Donald Trump, président des états-unis d’amérique. © D. R.

Les démocrates ont sommé l’avocat personnel de Donald Trump de leur livrer des documents liés à cette affaire.

Le bureau de l’inspecteur général des renseignements américains a affirmé hier que le contenu de l’enregistrement fourni par l’agent secret (sous le couvert de l’anonymat) aux élus démocrates, concernant l’affaire ukrainienne impliquant directement Donald Trump, est authentique. Le responsable du renseignement avait affirmé que son bureau est assez compétent pour déterminer l’authenticité de cet enregistrement, mettant ainsi le président américain dans une position inconfortable, alors que les élus démocrates continuent de mettre la pression dans l’enquête déclenchée pour sa destitution.

Le Congrès américain, qui enquête sur les pressions exercées par M. Trump sur son homologue ukrainien pour qu'il mène des investigations sur Joe Biden, son possible adversaire en 2020, a passé la vitesse supérieure. L'avocat personnel du locataire de la Maison-Blanche, Rudy Giuliani, a reçu l'ordre de livrer des documents liés au dossier. “Votre refus ou échec à respecter cette injonction constituera la preuve d'une entrave à l'enquête de la Chambre”, écrivent les démocrates dans un courrier le sommant de remettre les pièces d'ici le 15 octobre.

Un nouveau sondage de l'université Quinnipiac devrait par ailleurs contribuer à renforcer l'inquiétude – palpable – du président américain. Il montre un bond en avant du nombre d'électeurs qui estiment qu'il devrait être destitué : ils étaient 37% il y a une semaine, ils sont désormais 47%, à égalité parfaite avec ceux qui estiment qu'il ne devrait pas l'être. Au milieu d'une rafale de tweets à la tonalité particulièrement agressive, le 45e président des États-Unis s'en est pris avec virulence à l'élu démocrate qui supervise cette enquête, Adam Schiff.

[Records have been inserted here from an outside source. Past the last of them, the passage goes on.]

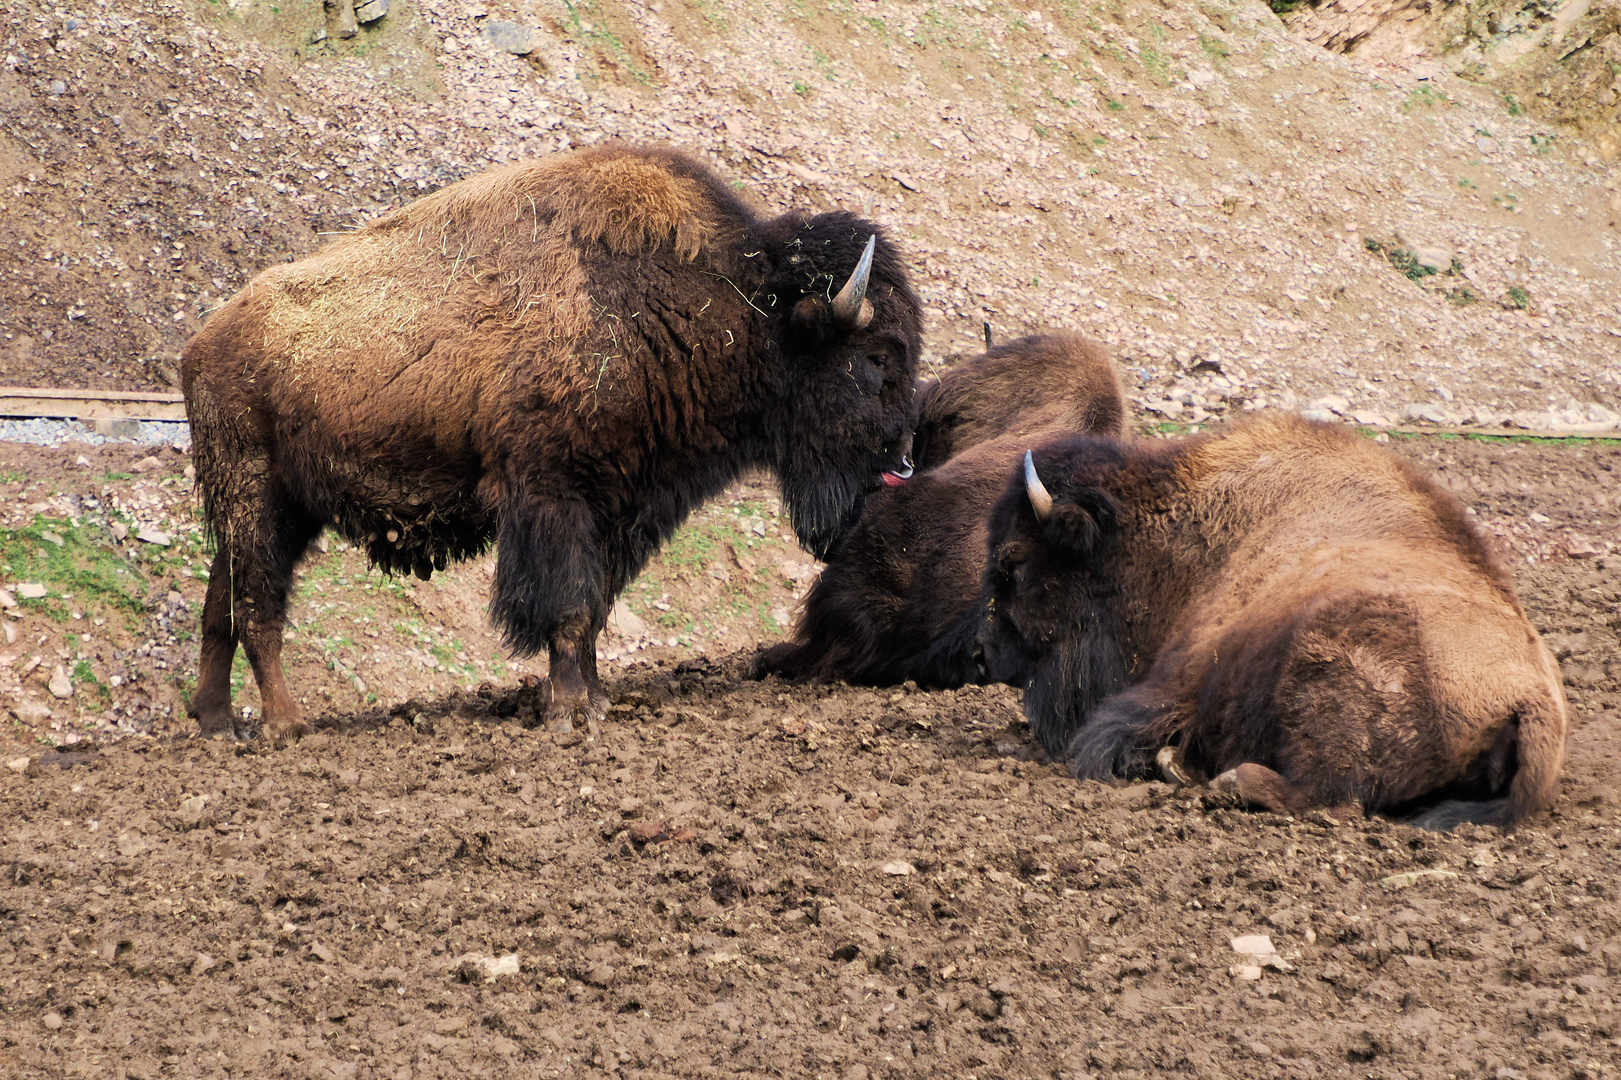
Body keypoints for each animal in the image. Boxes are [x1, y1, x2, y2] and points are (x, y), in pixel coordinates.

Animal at [182, 142, 920, 736]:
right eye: (875, 358)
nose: (902, 462)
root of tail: (202, 342)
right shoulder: (554, 495)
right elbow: (566, 606)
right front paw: (567, 715)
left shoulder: (622, 509)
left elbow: (594, 608)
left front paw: (594, 701)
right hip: (255, 495)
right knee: (257, 604)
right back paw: (285, 725)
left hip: (275, 507)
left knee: (222, 601)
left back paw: (216, 722)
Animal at [979, 411, 1562, 823]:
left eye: (1016, 562)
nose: (987, 654)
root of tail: (1532, 704)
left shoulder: (1180, 679)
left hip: (1324, 656)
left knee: (1333, 797)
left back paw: (1226, 781)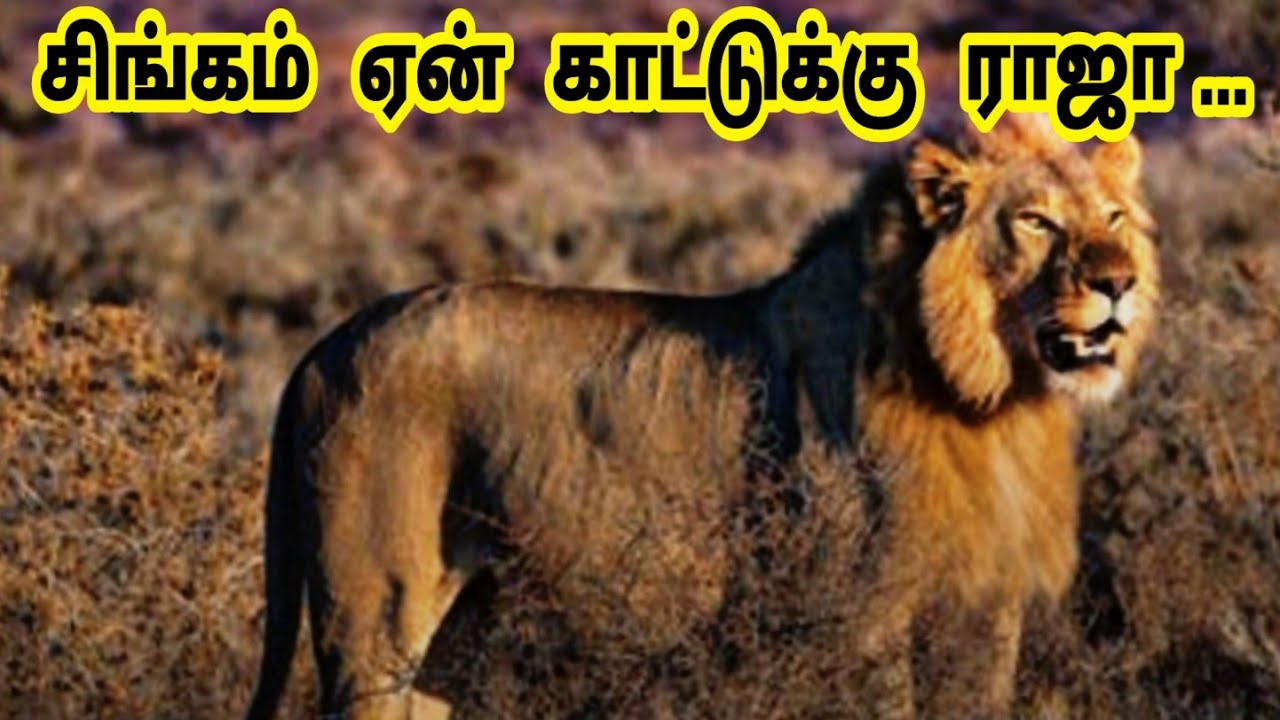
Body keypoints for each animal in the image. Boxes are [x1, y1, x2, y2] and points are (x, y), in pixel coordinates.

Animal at [243, 114, 1159, 720]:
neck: (989, 402)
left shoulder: (987, 611)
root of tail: (321, 347)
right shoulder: (866, 614)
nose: (1118, 281)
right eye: (1036, 221)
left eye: (1113, 217)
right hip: (375, 618)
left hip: (456, 628)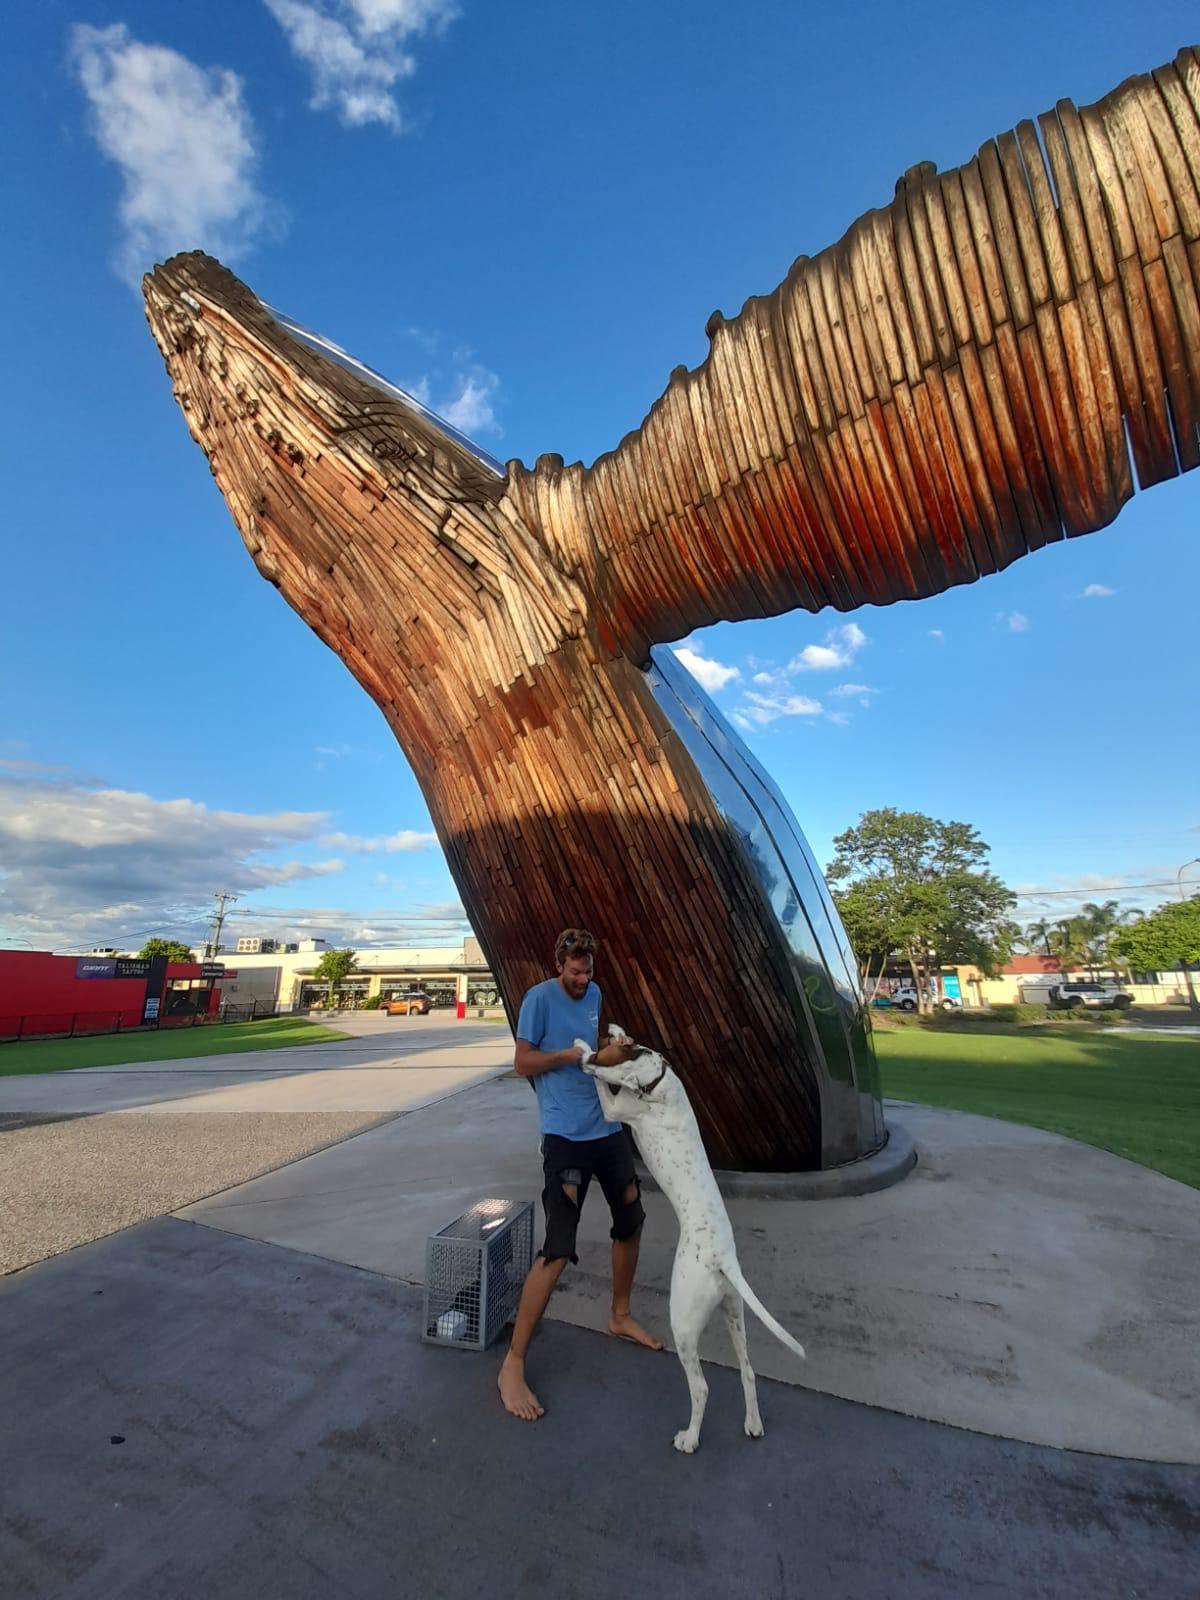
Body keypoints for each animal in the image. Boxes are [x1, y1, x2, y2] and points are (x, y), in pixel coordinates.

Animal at [576, 1024, 809, 1452]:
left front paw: (582, 1052)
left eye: (611, 1049)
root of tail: (723, 1260)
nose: (611, 1028)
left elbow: (602, 1088)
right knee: (748, 1370)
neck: (658, 1079)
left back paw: (690, 1438)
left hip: (682, 1322)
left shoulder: (617, 1109)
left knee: (700, 1387)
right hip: (734, 1312)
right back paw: (753, 1423)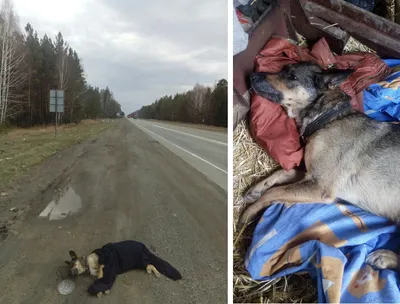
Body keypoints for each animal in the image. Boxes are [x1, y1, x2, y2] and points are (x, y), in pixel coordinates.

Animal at [241, 63, 400, 272]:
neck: (328, 117)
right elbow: (281, 173)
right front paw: (256, 189)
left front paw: (249, 212)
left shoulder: (319, 187)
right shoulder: (309, 176)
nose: (251, 76)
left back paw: (384, 257)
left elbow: (273, 192)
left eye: (292, 76)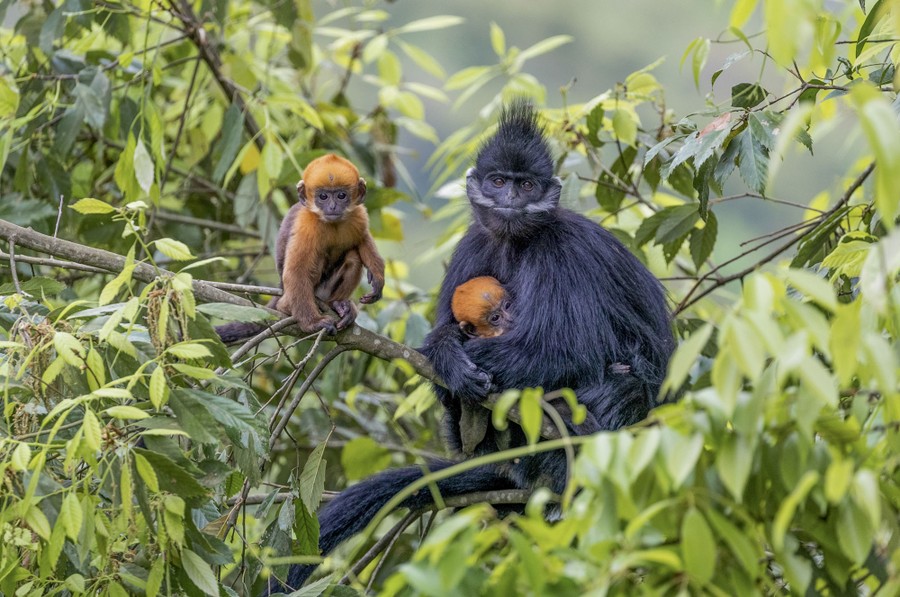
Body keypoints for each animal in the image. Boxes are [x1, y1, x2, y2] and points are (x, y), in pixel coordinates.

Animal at [276, 154, 384, 332]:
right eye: (323, 196)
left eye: (341, 195)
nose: (333, 207)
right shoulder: (306, 226)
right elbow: (296, 272)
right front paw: (312, 323)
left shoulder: (358, 215)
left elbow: (362, 239)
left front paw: (377, 275)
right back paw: (286, 307)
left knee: (353, 257)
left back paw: (336, 304)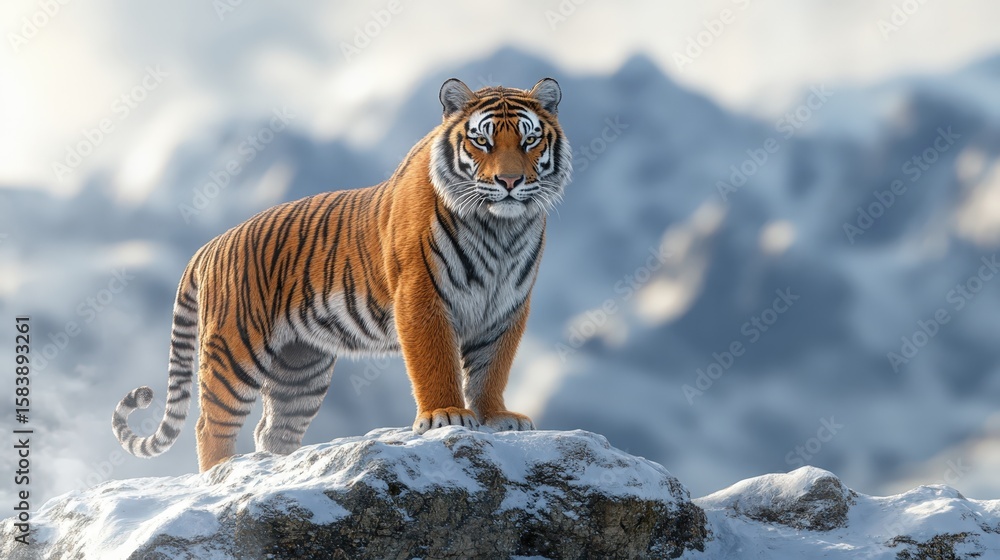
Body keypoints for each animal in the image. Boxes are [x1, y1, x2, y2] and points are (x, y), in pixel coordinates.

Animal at [112, 78, 571, 472]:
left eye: (530, 140)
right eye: (481, 140)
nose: (509, 181)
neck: (500, 229)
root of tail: (211, 245)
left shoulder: (507, 306)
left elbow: (493, 367)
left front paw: (497, 417)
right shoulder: (422, 296)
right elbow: (435, 361)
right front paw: (446, 415)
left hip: (301, 370)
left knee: (273, 430)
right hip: (234, 350)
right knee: (212, 424)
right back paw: (220, 476)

“Adam Schiff a fait illégalement une déclaration fausse et terrible sur mon échange avec le président ukrainien (...). Doit-il être arrêté pour trahison ?”, a lancé M. Trump, donnant l'image d'un président aux abois. Les démocrates ont ouvert, il y a six jours, une enquête contre le milliardaire républicain en vue d'une destitution. Si la Chambre, aux mains de l'opposition, vote la mise en accusation (“impeachment”) du milliardaire, il reviendra ensuite au Sénat, à majorité républicaine, de le juger. Donald Trump assure que son échange téléphonique estival avec Volodymyr Zelensky n'avait rien de répréhensible.

“Cet appel était parfait”, a-t-il martelé dans le Bureau ovale, accusant une nouvelle fois le lanceur d'alerte à l'origine de cette affaire d'avoir rapporté des éléments inexacts. Les parlementaires démocrates avaient envoyé vendredi leurs premières injonctions à comparaître, sommant notamment le chef de la diplomatie américaine Mike Pompeo de leur livrer des documents nécessaires à leur enquête. M. Pompeo faisait partie des personnes ayant écouté l'appel, a confirmé lundi à l'AFP un responsable du département d'État.